___ PROVIDED INFORMATION ___
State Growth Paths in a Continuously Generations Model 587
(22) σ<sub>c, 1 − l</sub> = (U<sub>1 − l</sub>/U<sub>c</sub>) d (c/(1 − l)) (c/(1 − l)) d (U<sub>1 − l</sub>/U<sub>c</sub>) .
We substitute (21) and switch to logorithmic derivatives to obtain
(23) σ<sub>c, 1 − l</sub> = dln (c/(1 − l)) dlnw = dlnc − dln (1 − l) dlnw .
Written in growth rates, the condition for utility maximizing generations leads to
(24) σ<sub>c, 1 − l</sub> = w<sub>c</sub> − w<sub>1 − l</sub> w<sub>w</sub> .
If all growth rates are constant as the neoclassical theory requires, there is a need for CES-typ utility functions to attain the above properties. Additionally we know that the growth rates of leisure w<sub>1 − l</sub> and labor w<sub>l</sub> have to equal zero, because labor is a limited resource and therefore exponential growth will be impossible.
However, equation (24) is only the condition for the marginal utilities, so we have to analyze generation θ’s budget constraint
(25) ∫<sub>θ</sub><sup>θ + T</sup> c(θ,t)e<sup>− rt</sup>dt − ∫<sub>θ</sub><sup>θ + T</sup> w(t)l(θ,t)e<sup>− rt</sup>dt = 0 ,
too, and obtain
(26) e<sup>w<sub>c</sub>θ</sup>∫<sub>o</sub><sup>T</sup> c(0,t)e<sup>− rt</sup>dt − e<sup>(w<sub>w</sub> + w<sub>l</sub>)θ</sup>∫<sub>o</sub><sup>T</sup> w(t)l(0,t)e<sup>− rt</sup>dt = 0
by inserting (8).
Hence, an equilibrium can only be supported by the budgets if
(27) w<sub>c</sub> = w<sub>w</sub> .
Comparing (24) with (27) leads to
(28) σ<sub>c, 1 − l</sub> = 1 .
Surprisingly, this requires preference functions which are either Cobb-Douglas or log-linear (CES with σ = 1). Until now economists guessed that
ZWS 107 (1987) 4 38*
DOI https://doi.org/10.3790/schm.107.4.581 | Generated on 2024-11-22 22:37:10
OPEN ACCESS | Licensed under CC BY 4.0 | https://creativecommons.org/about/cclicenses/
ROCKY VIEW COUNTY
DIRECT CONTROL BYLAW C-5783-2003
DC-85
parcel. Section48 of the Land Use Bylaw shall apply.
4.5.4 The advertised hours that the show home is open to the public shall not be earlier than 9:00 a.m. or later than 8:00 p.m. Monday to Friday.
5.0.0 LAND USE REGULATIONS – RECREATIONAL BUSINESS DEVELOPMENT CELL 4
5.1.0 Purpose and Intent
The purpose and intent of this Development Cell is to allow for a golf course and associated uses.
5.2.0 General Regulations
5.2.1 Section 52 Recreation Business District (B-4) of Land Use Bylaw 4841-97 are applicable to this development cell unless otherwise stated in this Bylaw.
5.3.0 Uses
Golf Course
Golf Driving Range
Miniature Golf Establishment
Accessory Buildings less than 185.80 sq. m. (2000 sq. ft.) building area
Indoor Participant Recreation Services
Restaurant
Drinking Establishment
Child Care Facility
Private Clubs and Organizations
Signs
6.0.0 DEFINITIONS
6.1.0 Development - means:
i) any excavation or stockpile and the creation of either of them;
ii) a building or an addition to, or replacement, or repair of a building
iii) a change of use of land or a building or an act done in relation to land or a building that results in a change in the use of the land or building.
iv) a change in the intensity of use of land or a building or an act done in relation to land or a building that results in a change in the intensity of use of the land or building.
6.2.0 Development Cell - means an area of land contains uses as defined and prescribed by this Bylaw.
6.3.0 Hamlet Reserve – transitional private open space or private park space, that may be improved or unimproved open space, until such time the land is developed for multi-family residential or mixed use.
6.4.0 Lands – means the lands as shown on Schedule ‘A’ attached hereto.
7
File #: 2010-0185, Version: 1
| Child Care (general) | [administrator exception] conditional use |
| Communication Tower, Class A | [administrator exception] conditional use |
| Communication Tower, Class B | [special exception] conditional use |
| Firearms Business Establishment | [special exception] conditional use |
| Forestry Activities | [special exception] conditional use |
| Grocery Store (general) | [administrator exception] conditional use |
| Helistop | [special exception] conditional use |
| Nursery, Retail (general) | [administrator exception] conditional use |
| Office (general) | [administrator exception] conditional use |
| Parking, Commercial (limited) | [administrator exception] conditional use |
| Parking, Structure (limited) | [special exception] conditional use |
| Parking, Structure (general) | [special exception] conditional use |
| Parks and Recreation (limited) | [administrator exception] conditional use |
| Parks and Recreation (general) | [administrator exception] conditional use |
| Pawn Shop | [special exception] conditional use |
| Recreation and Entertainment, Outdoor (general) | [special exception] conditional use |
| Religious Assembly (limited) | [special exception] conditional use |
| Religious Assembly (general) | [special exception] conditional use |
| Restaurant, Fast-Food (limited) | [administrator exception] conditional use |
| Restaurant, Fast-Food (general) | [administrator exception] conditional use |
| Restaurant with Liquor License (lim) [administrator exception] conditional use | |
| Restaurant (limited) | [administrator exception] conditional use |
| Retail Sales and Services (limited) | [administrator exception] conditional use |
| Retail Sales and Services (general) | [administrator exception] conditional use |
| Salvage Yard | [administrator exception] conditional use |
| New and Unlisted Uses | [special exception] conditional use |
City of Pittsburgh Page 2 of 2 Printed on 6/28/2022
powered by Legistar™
___
Among the entries above, the lines between the ones containing "Helistop | [special exception] conditional use |" and "Parking, Commercial (limited)", inclusive, are to be transcribed exactly. No other line is to be given.

| Helistop | [special exception] conditional use |
| Nursery, Retail (general) | [administrator exception] conditional use |
| Office (general) | [administrator exception] conditional use |
| Parking, Commercial (limited) | [administrator exception] conditional use |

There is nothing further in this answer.